Supplied passage:

********

The exact speed fluctuates between 32768 B/s and 21845 B/s, both obviously horrendously slow given I've still got about 830 GBs of data to read.

One thing I'm noticing is that the ipos (and of course concomitant opos) parameters increase steadily rather than in 100M increments. From this I deduce that the reading itself is going just fine, but is just genuinely slow. Is that correct?

In any case, is there anything I can do to prevent myself from having to sit and wait for the next year and a half (I calculated  :Razz:  )?

----------

## Ant P.

It may be useful to run `smartctl -a /dev/sdg` every so often while that's running. It won't make it go any faster, but it might at least explain why it's slow.

Hopefully it's just struggling to read a (small) bad part of the disk, and not something permanently dead.

----------

## i92guboj

ddrescue is doing all it can already, so, sitting around is all you can do. It is perfectly normal that it is taking so long, and whether you'll get the relevant pieces of data back is unpredictable. How long it will take depends only in how much of the disk is broken. It might be a small part, or most of it.

ddrescue will attempt its best, and continue if the data can't be recovered after some tries. In fact, you won't even know if your data is being recovered at all until it finishes.

That's the best you can get without getting to the physical level, that is, disassembling the driver and using specialized hardware to get the data, or whatever they do in data recovery laboratories.  :Razz: 

----------

## frostschutz

You can manually send it to another region. And then retry the problematic one later. The examples in the manpage should show this.

The "best" option should be to get as much data off it as quickly as possible, I don't know of any software that meets this criteria out of the box. Slowing down to a crawl and thus spending hours not reading perfectly readable regions further behind is far from the "best" you could do.

Also you might try your luck with the --min-read-rate= option...Last edited by frostschutz on Wed May 11, 2016 8:53 pm; edited 1 time in total

----------

## Aquous

Thank you very much for your replies!

smartctl doesn't show anything interesting; it shows 8 errors which have all popped up at the same moment, indicating that I probably damaged the drive during transport (I move it around rather frequently; must be more careful with that, it seems   :Crying or Very sad:  ). I can't see any hint of specific regions being (or becoming) damaged during the ddrescue.

frostschutz, thank you for suggesting I use --min-read-rate! That helps a lot - can't believe I missed that reading the man page   :Embarassed: 

----------

## frostschutz

 *Aquous wrote:*   

> frostschutz, thank you for suggesting I use --min-read-rate! That helps a lot - can't believe I missed that reading the man page  

 

It's my first time seeing it as well. Maybe it's a new option... anyway, it should be the default behaviour.

----------

********

Available data:
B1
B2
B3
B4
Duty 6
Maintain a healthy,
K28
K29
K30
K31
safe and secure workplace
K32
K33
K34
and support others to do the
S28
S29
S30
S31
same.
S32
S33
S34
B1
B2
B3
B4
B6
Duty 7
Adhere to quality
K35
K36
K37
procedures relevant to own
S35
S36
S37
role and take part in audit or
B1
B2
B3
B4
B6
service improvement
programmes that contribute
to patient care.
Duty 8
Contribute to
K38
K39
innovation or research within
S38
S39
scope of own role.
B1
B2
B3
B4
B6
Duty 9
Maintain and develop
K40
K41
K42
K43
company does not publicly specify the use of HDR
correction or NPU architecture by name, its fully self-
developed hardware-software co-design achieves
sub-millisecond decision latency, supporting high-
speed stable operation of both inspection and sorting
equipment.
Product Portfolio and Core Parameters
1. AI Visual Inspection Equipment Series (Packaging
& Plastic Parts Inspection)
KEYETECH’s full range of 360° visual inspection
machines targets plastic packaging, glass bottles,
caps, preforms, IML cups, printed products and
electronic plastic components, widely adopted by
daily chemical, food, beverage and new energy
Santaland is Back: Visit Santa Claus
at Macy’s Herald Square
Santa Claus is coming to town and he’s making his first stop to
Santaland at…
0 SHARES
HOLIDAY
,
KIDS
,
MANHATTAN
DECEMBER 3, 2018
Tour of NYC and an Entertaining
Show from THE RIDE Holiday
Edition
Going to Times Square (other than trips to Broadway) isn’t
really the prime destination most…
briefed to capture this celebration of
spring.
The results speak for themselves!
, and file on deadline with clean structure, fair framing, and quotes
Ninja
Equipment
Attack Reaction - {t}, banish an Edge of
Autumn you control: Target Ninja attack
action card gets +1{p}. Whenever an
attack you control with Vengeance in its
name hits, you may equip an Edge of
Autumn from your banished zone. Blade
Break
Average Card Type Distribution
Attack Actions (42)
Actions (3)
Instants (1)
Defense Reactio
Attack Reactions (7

********

Description of the task: Summarize the forum thread about the slow ddrescue run in two sentences.

Finished task: A user running ddrescue reports read speeds between 32768 B/s and 21845 B/s with about 830 GB still to read, and asks whether anything can avoid the long wait. One reply suggests running smartctl to explain the slowness, another says ddrescue is already doing all it can, and a third recommends moving to another region and trying the --min-read-rate= option, which the user says helps a lot after smartctl showed only 8 errors that appeared at the same moment.